Cellular mechanical effects are classically achieved by the contraction of actin filaments thanks to molecular motors, the myosins. However, actin alone does not allow cells to pass through such small interstices. Researchers at our laboratory, in collaboration with teams from CNRS and Utrecht University in Holland, have revealed the vital role played by microtubules in achieving such a morphological transformation. (figure).
Since 2013, as they have developed their studies on the shape and division of stem cells, researchers have discovered how sensitive microtubules are to the pressure forces experienced by the cell in the interstices. We cleverly developed a device based on a kind of plastic film in which living cells are grafted: by stretching the film, it becomes possible to apply precise deformations to the cells. Forces are applied with perfectly controlled speed, frequency, direction and pressure-relaxation. In this way, microtubules, which are generally highly dynamic, are stabilized when the cells are compressed into the interstices, enabling them to progress. In addition, the researchers identified the molecular mechanism of microtubule stabilization: proteins associated with the growing ends of microtubules ensure their rapid elongation by repositioning themselves in the deformed zones.
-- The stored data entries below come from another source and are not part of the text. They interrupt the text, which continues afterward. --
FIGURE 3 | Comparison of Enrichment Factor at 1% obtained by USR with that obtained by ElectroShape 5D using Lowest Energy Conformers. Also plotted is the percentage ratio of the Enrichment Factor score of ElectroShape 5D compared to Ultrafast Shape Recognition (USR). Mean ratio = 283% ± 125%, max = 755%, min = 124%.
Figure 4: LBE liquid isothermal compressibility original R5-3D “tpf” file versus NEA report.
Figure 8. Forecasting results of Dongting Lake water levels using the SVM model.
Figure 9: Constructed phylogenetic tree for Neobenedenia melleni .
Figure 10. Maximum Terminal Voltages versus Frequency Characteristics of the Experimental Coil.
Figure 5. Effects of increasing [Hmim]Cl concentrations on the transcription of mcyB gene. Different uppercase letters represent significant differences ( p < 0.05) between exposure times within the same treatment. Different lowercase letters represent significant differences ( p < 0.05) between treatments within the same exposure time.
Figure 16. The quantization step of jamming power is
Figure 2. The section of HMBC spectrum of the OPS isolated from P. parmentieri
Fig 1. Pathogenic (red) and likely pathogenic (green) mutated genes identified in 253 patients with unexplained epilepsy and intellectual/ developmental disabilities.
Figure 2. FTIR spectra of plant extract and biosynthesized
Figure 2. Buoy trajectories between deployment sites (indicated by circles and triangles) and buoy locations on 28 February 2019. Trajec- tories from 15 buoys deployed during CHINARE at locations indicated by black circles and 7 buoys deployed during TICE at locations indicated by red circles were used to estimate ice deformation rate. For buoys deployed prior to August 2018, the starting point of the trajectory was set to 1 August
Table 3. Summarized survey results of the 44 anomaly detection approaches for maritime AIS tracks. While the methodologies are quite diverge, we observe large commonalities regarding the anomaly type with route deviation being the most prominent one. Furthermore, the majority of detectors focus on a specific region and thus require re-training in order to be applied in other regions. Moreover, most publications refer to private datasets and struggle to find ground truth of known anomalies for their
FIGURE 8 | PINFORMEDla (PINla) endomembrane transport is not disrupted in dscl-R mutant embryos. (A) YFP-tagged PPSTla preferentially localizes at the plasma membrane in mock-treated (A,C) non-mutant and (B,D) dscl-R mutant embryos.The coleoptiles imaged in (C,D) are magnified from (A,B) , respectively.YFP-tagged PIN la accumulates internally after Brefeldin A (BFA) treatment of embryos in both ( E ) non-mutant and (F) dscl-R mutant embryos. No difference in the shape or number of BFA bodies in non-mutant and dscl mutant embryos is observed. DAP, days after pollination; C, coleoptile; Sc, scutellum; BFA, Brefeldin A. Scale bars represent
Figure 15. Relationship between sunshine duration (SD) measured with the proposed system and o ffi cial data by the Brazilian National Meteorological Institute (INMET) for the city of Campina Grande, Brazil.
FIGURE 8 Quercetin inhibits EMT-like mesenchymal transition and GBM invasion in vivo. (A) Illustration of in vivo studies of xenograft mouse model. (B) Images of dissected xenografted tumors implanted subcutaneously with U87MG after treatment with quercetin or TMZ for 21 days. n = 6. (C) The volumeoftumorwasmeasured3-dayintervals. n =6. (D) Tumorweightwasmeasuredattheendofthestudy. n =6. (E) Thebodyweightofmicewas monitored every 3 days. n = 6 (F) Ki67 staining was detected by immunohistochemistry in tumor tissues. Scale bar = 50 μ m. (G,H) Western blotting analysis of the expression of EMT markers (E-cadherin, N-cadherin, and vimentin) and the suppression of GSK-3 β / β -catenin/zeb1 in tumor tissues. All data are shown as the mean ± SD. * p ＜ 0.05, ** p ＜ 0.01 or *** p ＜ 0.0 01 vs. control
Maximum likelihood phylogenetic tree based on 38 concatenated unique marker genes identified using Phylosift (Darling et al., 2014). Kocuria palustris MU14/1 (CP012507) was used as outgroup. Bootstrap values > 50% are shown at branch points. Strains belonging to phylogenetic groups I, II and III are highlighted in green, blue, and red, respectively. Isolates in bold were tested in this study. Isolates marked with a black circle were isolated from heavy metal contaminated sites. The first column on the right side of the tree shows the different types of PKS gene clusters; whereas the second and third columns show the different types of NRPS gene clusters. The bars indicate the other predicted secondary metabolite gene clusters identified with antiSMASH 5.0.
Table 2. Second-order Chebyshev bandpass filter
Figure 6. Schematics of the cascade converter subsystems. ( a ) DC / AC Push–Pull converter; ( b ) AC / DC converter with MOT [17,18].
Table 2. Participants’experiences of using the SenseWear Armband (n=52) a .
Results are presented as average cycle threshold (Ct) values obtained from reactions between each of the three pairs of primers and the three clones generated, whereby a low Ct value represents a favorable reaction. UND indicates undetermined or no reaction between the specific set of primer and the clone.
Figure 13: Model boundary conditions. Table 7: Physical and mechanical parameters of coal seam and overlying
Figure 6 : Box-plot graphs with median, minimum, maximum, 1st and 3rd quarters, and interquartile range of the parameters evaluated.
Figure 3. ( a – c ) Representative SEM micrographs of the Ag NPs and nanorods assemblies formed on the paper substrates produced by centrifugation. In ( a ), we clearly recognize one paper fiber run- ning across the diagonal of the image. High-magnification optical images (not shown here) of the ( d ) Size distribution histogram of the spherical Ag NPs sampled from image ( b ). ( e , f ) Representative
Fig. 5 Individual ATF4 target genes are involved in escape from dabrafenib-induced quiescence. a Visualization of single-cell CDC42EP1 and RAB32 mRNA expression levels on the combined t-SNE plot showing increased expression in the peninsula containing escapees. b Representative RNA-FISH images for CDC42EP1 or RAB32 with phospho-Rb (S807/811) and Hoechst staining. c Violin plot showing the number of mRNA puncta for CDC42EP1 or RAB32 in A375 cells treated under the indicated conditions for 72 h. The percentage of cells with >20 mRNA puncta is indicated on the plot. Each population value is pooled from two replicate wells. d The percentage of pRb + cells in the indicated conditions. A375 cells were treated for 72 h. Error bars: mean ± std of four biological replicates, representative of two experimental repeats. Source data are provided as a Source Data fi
These studies reveal new fundamental properties of microtubules and demonstrate their involvement in cell migration in response to the mechanical and spatial constraints of the environment. These processes could well be involved in tumor invasion or tissue exploration by immune cells. The mechanism identified could lead to the development of a new molecular strategy to control cell migration.
Figure: microtubule network architecture.